++++ Supplied material
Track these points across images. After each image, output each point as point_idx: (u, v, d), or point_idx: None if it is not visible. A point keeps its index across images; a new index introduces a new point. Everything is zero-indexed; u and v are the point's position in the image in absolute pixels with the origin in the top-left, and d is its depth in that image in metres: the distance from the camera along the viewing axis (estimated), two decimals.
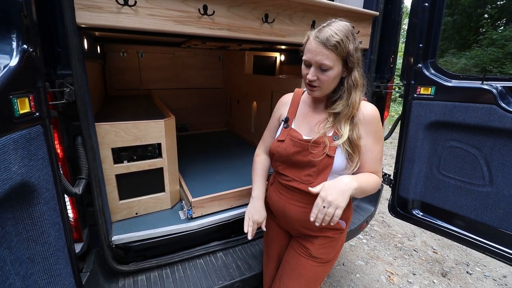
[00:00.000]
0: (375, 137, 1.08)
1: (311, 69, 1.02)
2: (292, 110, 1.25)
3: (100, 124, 1.43)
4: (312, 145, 1.08)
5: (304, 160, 1.10)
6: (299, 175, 1.12)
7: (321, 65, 0.99)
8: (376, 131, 1.08)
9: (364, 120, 1.06)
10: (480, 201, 1.50)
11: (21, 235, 0.78)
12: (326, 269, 1.24)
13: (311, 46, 1.00)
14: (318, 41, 0.97)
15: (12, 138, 0.70)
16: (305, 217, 1.13)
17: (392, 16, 1.85)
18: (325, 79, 1.01)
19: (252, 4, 1.36)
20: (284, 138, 1.17)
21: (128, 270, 1.44)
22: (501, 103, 1.35)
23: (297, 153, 1.11)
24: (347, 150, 1.05)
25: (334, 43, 0.95)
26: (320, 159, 1.05)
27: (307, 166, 1.10)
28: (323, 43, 0.96)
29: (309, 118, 1.18)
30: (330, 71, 1.00)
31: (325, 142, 1.06)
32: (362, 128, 1.06)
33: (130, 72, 3.14)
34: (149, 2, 1.14)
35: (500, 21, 8.99)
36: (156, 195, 1.72)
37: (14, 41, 0.74)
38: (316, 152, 1.07)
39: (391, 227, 3.29)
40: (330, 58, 0.98)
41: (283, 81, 2.53)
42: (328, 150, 1.04)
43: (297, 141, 1.12)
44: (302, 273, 1.20)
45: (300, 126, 1.19)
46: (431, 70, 1.63)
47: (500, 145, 1.40)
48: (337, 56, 0.98)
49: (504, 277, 2.52)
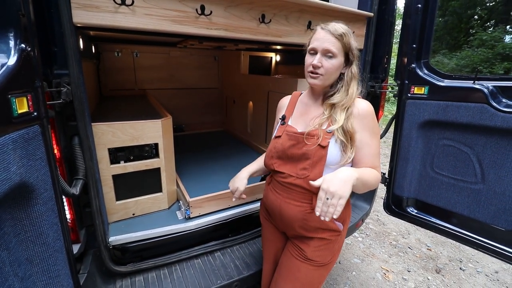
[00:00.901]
0: (372, 131, 1.09)
1: (317, 55, 1.06)
2: (289, 109, 1.27)
3: (97, 124, 1.42)
4: (307, 137, 1.09)
5: (298, 153, 1.11)
6: (295, 169, 1.13)
7: (328, 51, 1.05)
8: (372, 126, 1.09)
9: (359, 115, 1.08)
10: (472, 198, 1.53)
11: (20, 236, 0.78)
12: (322, 273, 1.22)
13: (318, 35, 1.06)
14: (326, 30, 1.06)
15: (11, 138, 0.69)
16: (301, 216, 1.13)
17: (386, 17, 1.88)
18: (329, 66, 1.06)
19: (248, 5, 1.37)
20: (281, 133, 1.20)
21: (126, 271, 1.43)
22: (492, 102, 1.38)
23: (292, 146, 1.13)
24: (341, 141, 1.06)
25: (341, 33, 1.04)
26: (314, 151, 1.06)
27: (302, 159, 1.10)
28: (331, 32, 1.04)
29: (305, 115, 1.20)
30: (334, 60, 1.06)
31: (319, 134, 1.07)
32: (358, 123, 1.07)
33: (125, 72, 3.12)
34: (147, 2, 1.14)
35: (489, 23, 9.18)
36: (153, 195, 1.71)
37: (12, 40, 0.73)
38: (310, 144, 1.08)
39: (386, 225, 3.34)
40: (336, 46, 1.05)
41: (279, 81, 2.54)
42: (321, 140, 1.06)
43: (292, 135, 1.14)
44: (297, 276, 1.18)
45: (297, 122, 1.21)
46: (424, 70, 1.65)
47: (492, 143, 1.43)
48: (342, 47, 1.06)
49: (496, 272, 2.58)
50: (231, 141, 3.33)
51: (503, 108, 1.35)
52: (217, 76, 3.75)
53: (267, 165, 1.25)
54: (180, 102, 3.54)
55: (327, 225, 1.13)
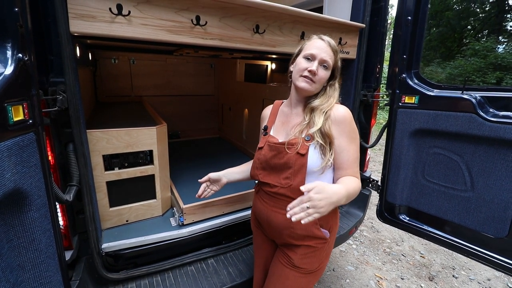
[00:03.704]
0: (349, 136, 1.10)
1: (315, 62, 1.09)
2: (271, 119, 1.30)
3: (92, 131, 1.43)
4: (288, 146, 1.11)
5: (280, 163, 1.12)
6: (278, 179, 1.14)
7: (325, 62, 1.09)
8: (349, 131, 1.10)
9: (336, 120, 1.09)
10: (462, 205, 1.56)
11: (12, 242, 0.79)
12: (310, 280, 1.22)
13: (317, 43, 1.10)
14: (326, 41, 1.11)
15: (6, 145, 0.71)
16: (288, 224, 1.14)
17: (378, 28, 1.93)
18: (323, 76, 1.11)
19: (243, 15, 1.40)
20: (263, 144, 1.22)
21: (118, 278, 1.43)
22: (480, 112, 1.42)
23: (274, 157, 1.15)
24: (320, 144, 1.07)
25: (336, 49, 1.12)
26: (294, 159, 1.08)
27: (284, 169, 1.12)
28: (329, 45, 1.11)
29: (286, 125, 1.23)
30: (326, 71, 1.12)
31: (298, 143, 1.09)
32: (335, 128, 1.08)
33: (121, 78, 3.14)
34: (143, 12, 1.16)
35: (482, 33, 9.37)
36: (147, 202, 1.72)
37: (9, 50, 0.75)
38: (291, 153, 1.10)
39: (380, 232, 3.35)
40: (331, 59, 1.11)
41: (274, 89, 2.58)
42: (299, 148, 1.07)
43: (273, 145, 1.16)
44: (286, 284, 1.18)
45: (278, 132, 1.24)
46: (414, 80, 1.70)
47: (480, 152, 1.46)
48: (333, 61, 1.12)
49: (488, 280, 2.59)
50: (227, 147, 3.34)
51: (490, 117, 1.39)
52: (213, 83, 3.79)
53: (252, 176, 1.27)
54: (176, 109, 3.56)
55: (314, 233, 1.14)
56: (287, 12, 1.50)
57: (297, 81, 1.13)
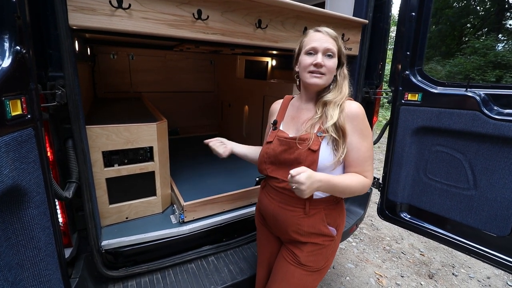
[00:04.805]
0: (362, 134, 1.07)
1: (318, 55, 1.07)
2: (281, 114, 1.28)
3: (91, 127, 1.41)
4: (299, 141, 1.09)
5: (291, 158, 1.10)
6: (287, 174, 1.12)
7: (328, 50, 1.08)
8: (362, 128, 1.08)
9: (348, 116, 1.07)
10: (465, 204, 1.55)
11: (11, 240, 0.77)
12: (316, 278, 1.20)
13: (316, 36, 1.09)
14: (322, 32, 1.10)
15: (3, 141, 0.69)
16: (294, 221, 1.13)
17: (380, 24, 1.91)
18: (331, 65, 1.09)
19: (245, 10, 1.38)
20: (272, 139, 1.20)
21: (118, 276, 1.42)
22: (484, 110, 1.40)
23: (284, 152, 1.13)
24: (334, 139, 1.05)
25: (335, 35, 1.11)
26: (306, 155, 1.06)
27: (293, 164, 1.08)
28: (327, 33, 1.09)
29: (296, 120, 1.20)
30: (333, 59, 1.10)
31: (310, 138, 1.07)
32: (347, 125, 1.06)
33: (120, 74, 3.11)
34: (144, 6, 1.14)
35: (481, 31, 9.36)
36: (147, 199, 1.70)
37: (7, 42, 0.73)
38: (302, 148, 1.07)
39: (379, 230, 3.35)
40: (334, 46, 1.09)
41: (275, 85, 2.56)
42: (311, 144, 1.05)
43: (283, 140, 1.14)
44: (291, 282, 1.17)
45: (288, 127, 1.21)
46: (417, 77, 1.68)
47: (484, 150, 1.45)
48: (336, 47, 1.10)
49: (488, 278, 2.60)
50: None
51: (494, 115, 1.38)
52: (213, 79, 3.76)
53: (260, 170, 1.25)
54: (176, 105, 3.54)
55: (321, 230, 1.13)
56: (290, 7, 1.48)
57: (306, 79, 1.11)
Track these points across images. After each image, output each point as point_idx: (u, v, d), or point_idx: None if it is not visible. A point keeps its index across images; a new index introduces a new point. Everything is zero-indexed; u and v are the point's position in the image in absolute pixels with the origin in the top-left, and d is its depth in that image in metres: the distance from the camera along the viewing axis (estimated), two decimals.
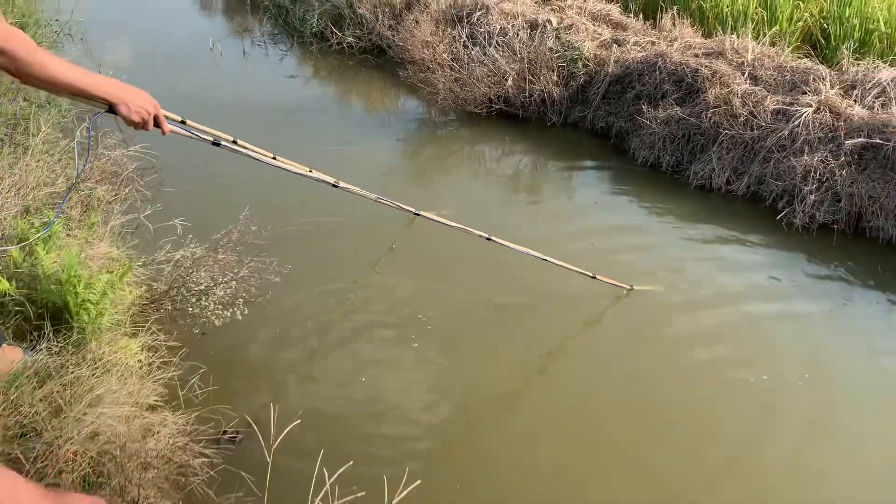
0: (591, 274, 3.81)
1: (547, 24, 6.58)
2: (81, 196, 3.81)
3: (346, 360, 3.50)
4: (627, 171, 5.42)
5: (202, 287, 3.44)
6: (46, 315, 2.95)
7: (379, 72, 7.57)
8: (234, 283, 3.52)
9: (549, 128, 6.13)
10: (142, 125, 2.10)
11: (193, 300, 3.42)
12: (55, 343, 2.76)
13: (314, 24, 8.15)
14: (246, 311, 3.47)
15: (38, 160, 3.77)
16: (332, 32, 8.01)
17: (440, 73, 6.24)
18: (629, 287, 3.95)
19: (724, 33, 6.29)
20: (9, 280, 2.94)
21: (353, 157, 5.64)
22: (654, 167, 5.37)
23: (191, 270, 3.47)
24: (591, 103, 6.01)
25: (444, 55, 6.39)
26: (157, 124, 2.17)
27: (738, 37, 6.06)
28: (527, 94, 6.09)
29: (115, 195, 3.94)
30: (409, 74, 6.46)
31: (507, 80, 6.15)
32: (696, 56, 5.74)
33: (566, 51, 6.11)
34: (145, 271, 3.70)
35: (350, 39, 7.88)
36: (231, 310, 3.45)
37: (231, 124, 5.97)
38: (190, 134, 2.49)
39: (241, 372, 3.40)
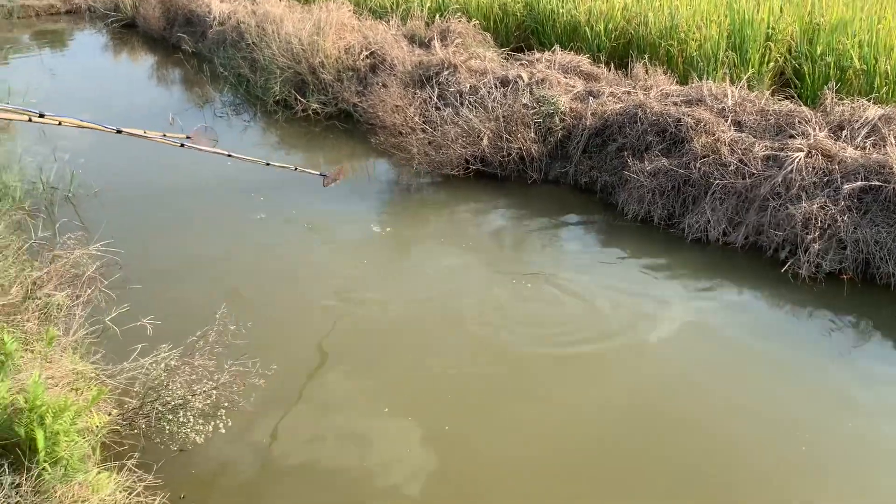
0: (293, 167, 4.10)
1: (518, 79, 6.43)
2: (38, 304, 3.45)
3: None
4: (618, 227, 5.20)
5: (179, 400, 3.09)
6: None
7: (347, 137, 7.34)
8: (214, 391, 3.18)
9: (531, 185, 5.91)
10: None
11: (170, 416, 3.06)
12: (11, 489, 2.39)
13: (277, 92, 7.92)
14: (230, 423, 3.13)
15: None
16: (296, 99, 7.78)
17: (413, 137, 6.01)
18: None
19: (698, 79, 6.19)
20: None
21: (326, 228, 5.38)
22: (646, 221, 5.16)
23: (165, 382, 3.12)
24: (572, 158, 5.82)
25: (416, 118, 6.18)
26: None
27: (713, 81, 5.96)
28: (504, 152, 5.88)
29: (77, 299, 3.58)
30: (381, 140, 6.22)
31: (482, 139, 5.95)
32: (676, 104, 5.60)
33: (541, 106, 5.93)
34: (115, 383, 3.34)
35: (315, 106, 7.66)
36: (213, 422, 3.10)
37: (202, 203, 5.74)
38: None
39: (229, 495, 3.04)
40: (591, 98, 6.07)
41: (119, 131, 3.90)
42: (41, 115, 3.68)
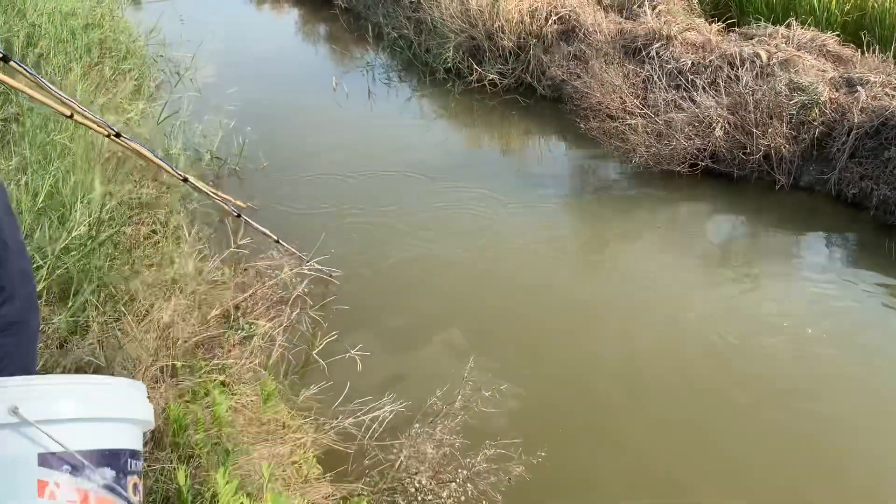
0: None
1: (755, 58, 5.32)
2: (238, 336, 2.73)
3: None
4: None
5: (429, 496, 2.31)
6: None
7: (527, 115, 6.40)
8: (468, 485, 2.38)
9: (777, 191, 4.83)
10: None
11: None
12: None
13: (449, 59, 7.03)
14: None
15: (186, 284, 2.72)
16: (469, 68, 6.88)
17: (635, 122, 5.03)
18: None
19: None
20: None
21: (517, 216, 4.68)
22: None
23: (412, 470, 2.34)
24: (835, 162, 4.70)
25: (635, 101, 5.20)
26: None
27: None
28: (748, 149, 4.83)
29: (279, 325, 2.86)
30: (593, 126, 5.26)
31: (714, 130, 4.91)
32: None
33: (797, 95, 4.83)
34: (325, 442, 2.61)
35: (493, 76, 6.74)
36: None
37: (394, 194, 4.97)
38: None
39: None
40: (859, 88, 4.90)
41: (185, 180, 3.01)
42: (118, 135, 2.80)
++++++++
> [Work instruction]:
Please transcribe exactly the part of the records that opens with the line containing "25: (444, 55, 6.39)" and closes with the line containing "42: (41, 115, 3.68)", both ends included, and leave out the pictures.

> [Exercise solution]:
25: (444, 55, 6.39)
26: (157, 124, 2.17)
27: (738, 37, 6.06)
28: (527, 94, 6.09)
29: (115, 195, 3.94)
30: (409, 74, 6.46)
31: (507, 80, 6.15)
32: (696, 56, 5.74)
33: (566, 51, 6.11)
34: (145, 271, 3.70)
35: (350, 39, 7.88)
36: (231, 310, 3.45)
37: (231, 124, 5.97)
38: (190, 134, 2.49)
39: (241, 372, 3.40)
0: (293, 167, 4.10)
1: (518, 79, 6.43)
2: (38, 304, 3.45)
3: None
4: (618, 227, 5.20)
5: (179, 400, 3.09)
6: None
7: (347, 137, 7.34)
8: (214, 391, 3.18)
9: (531, 185, 5.91)
10: None
11: (170, 416, 3.06)
12: (11, 489, 2.39)
13: (277, 92, 7.92)
14: (230, 423, 3.13)
15: None
16: (296, 99, 7.78)
17: (413, 137, 6.01)
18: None
19: (698, 79, 6.19)
20: None
21: (326, 228, 5.38)
22: (646, 221, 5.16)
23: (165, 382, 3.12)
24: (572, 158, 5.82)
25: (416, 118, 6.18)
26: None
27: (713, 81, 5.96)
28: (504, 152, 5.88)
29: (77, 299, 3.58)
30: (381, 140, 6.22)
31: (482, 139, 5.95)
32: (676, 104, 5.60)
33: (541, 106, 5.93)
34: (115, 383, 3.34)
35: (315, 106, 7.66)
36: (213, 422, 3.10)
37: (202, 203, 5.74)
38: None
39: (229, 495, 3.04)
40: (591, 98, 6.07)
41: (119, 131, 3.90)
42: (41, 115, 3.68)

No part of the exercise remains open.